Dutch to restrict sales of laughing gas, after surge in use among young clubbers
The health ministry says it wants to make it more difficult for teenagers to buy laughing gas following a report by addiction clinic Trimbos on the rising use of the drug by youngsters.
Health minister Bruno Bruins wants retailers and wholesalers to bring in a voluntary age limit for the sale of laughing gas canisters, and to limit the number of canisters people can buy, the minister said in a briefing to MPs.
According to research by the Trimbos institute and Amsterdam University’s Bonger Institute, over 37% of Dutch party goers use laughing gas on a regular basis and that young adults are the most likely to do so.
However, there has been a sharp rise in the number of people aged 13 to 17 who use the gas. ‘It is often the first drug they use and that could lower the threshold [for others],’ said researcher Ton Nabben. ‘They don’t see it as a drug because you can easily buy it.’
Although laughing gas is relatively safe it is not without dangers and its long-term affects on children has not been researched, NOS said.

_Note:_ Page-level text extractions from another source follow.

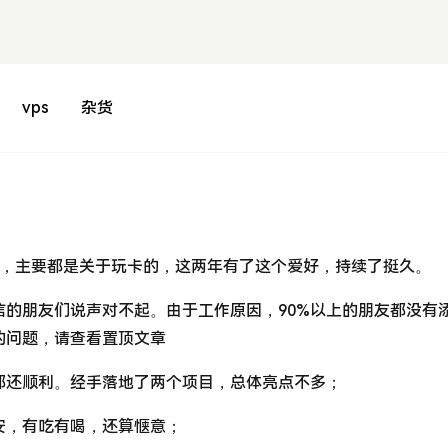
vps
杂货
篇，主要都是关于玩卡的，这两年有了这个爱好，持续了挺久。
信的朋友们说声对不起。由于工作原因，90%以上的朋友都没有
的问题，请查看置顶文章
都还顺利。经手落地了两个项目，总体亮点不多；
安，有吃有喝，还算惬意；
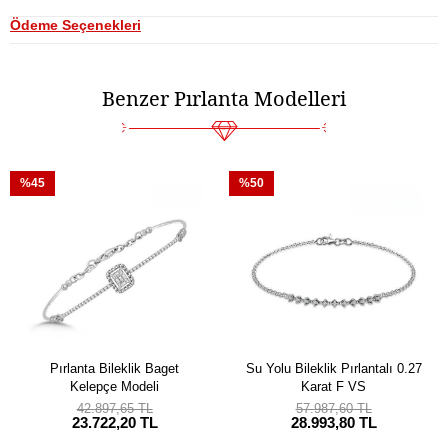
Ödeme Seçenekleri
Benzer Pırlanta Modelleri
%45
%50
Pırlanta Bileklik Baget
Su Yolu Bileklik Pırlantalı 0.27
Kelepçe Modeli
Karat F VS
42.897,65 TL
57.987,60 TL
23.722,20 TL
28.993,80 TL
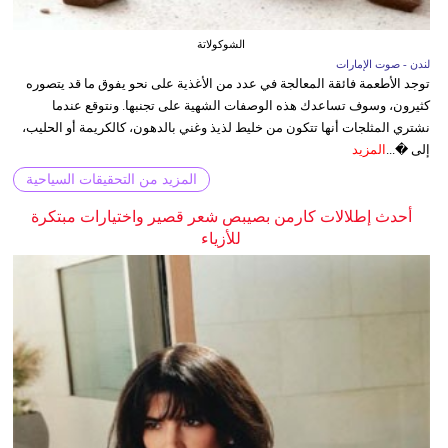
الشوكولاتة
لندن - صوت الإمارات
توجد الأطعمة فائقة المعالجة في عدد من الأغذية على نحو يفوق ما قد يتصوره
كثيرون، وسوف تساعدك هذه الوصفات الشهية على تجنبها. ونتوقع عندما
نشتري المثلجات أنها تتكون من خليط لذيذ وغني بالدهون، كالكريمة أو الحليب،
إلى �...
المزيد
المزيد من التحقيقات السياحية
أحدث إطلالات كارمن بصيبص شعر قصير واختيارات مبتكرة
للأزياء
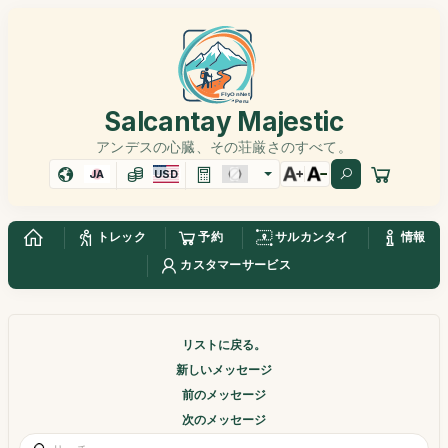
Salcantay Majestic
アンデスの心臓、その荘厳さのすべて。
JA
USD
トレック
予約
サルカンタイ
情報
カスタマーサービス
リストに戻る。
新しいメッセージ
前のメッセージ
次のメッセージ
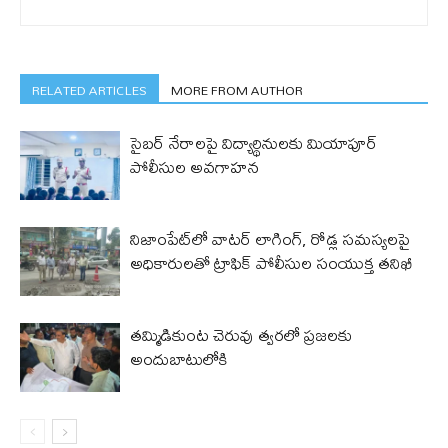
RELATED ARTICLES
MORE FROM AUTHOR
సైబర్ నేరాలపై విద్యార్థినులకు మియాపూర్
పోలీసుల అవగాహన
నిజాంపేట్‌లో వాటర్ లాగింగ్, రోడ్ల సమస్యలపై
అధికారులతో ట్రాఫిక్ పోలీసుల సంయుక్త తనిఖీ
తమ్మిడికుంట చెరువు త్వరలో ప్రజలకు
అందుబాటులోకి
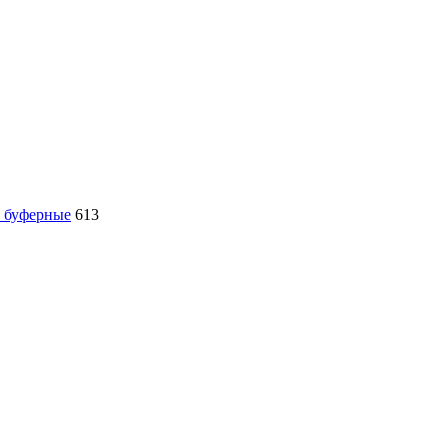
, буферные
613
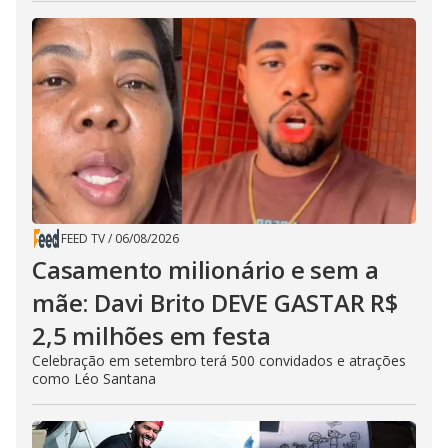
FEED TV
/
06/08/2026
Casamento milionário e sem a
mãe: Davi Brito DEVE GASTAR R$
2,5 milhões em festa
Celebração em setembro terá 500 convidados e atrações
como Léo Santana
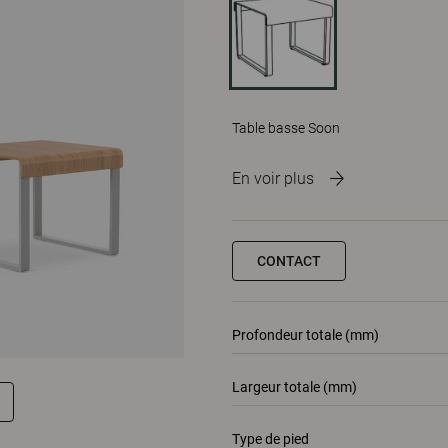
Table basse Soon
En voir plus
CONTACT
Profondeur totale (mm)
Largeur totale (mm)
Type de pied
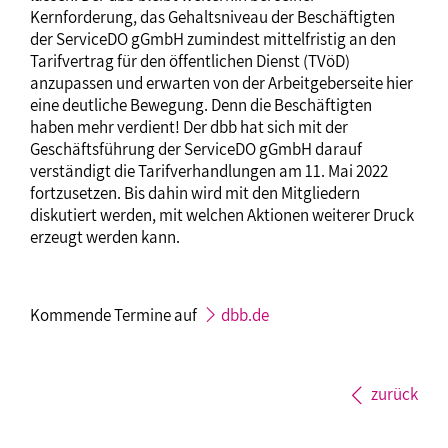
Kernforderung, das Gehaltsniveau der Beschäftigten
der ServiceDO gGmbH zumindest mittelfristig an den
Tarifvertrag für den öffentlichen Dienst (TVöD)
anzupassen und erwarten von der Arbeitgeberseite hier
eine deutliche Bewegung. Denn die Beschäftigten
haben mehr verdient! Der dbb hat sich mit der
Geschäftsführung der ServiceDO gGmbH darauf
verständigt die Tarifverhandlungen am 11. Mai 2022
fortzusetzen. Bis dahin wird mit den Mitgliedern
diskutiert werden, mit welchen Aktionen weiterer Druck
erzeugt werden kann.
Kommende Termine auf
dbb.de
zurück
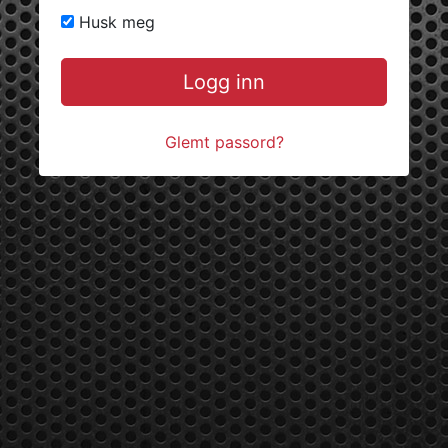
Husk meg
Logg inn
Glemt passord?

The Trimbos addiction clinic said in June it is aware of very few instances when people have gotten into difficulty using nitrous oxide but this is mainly when they have also been drinking too much.
However, the Guardian reported last year that according to Britain’s Advisory Council on the Misuse of Drugs there were five deaths in Britain in 2010 and one in 2011 related to its use.
‘These have been due to asphyxiation resulting from hypoxia (lack of oxygen). A number of the deaths involved the use of nitrous oxide in an enclosed space,’ ACMD chairman, Les Iversen, is quoted as saying.
Big business
This June, the Volkskrant reported that dozens of little companies have sprung up in the Netherlands selling and delivering laughing gas to party goers since courts ruled the gas should not be treated as a medicinal drug.
Chamber of Trade records show lots of new companies with names like Partygas and Lachgas Express who deliver nitrous oxide plus balloons to your home, the paper said.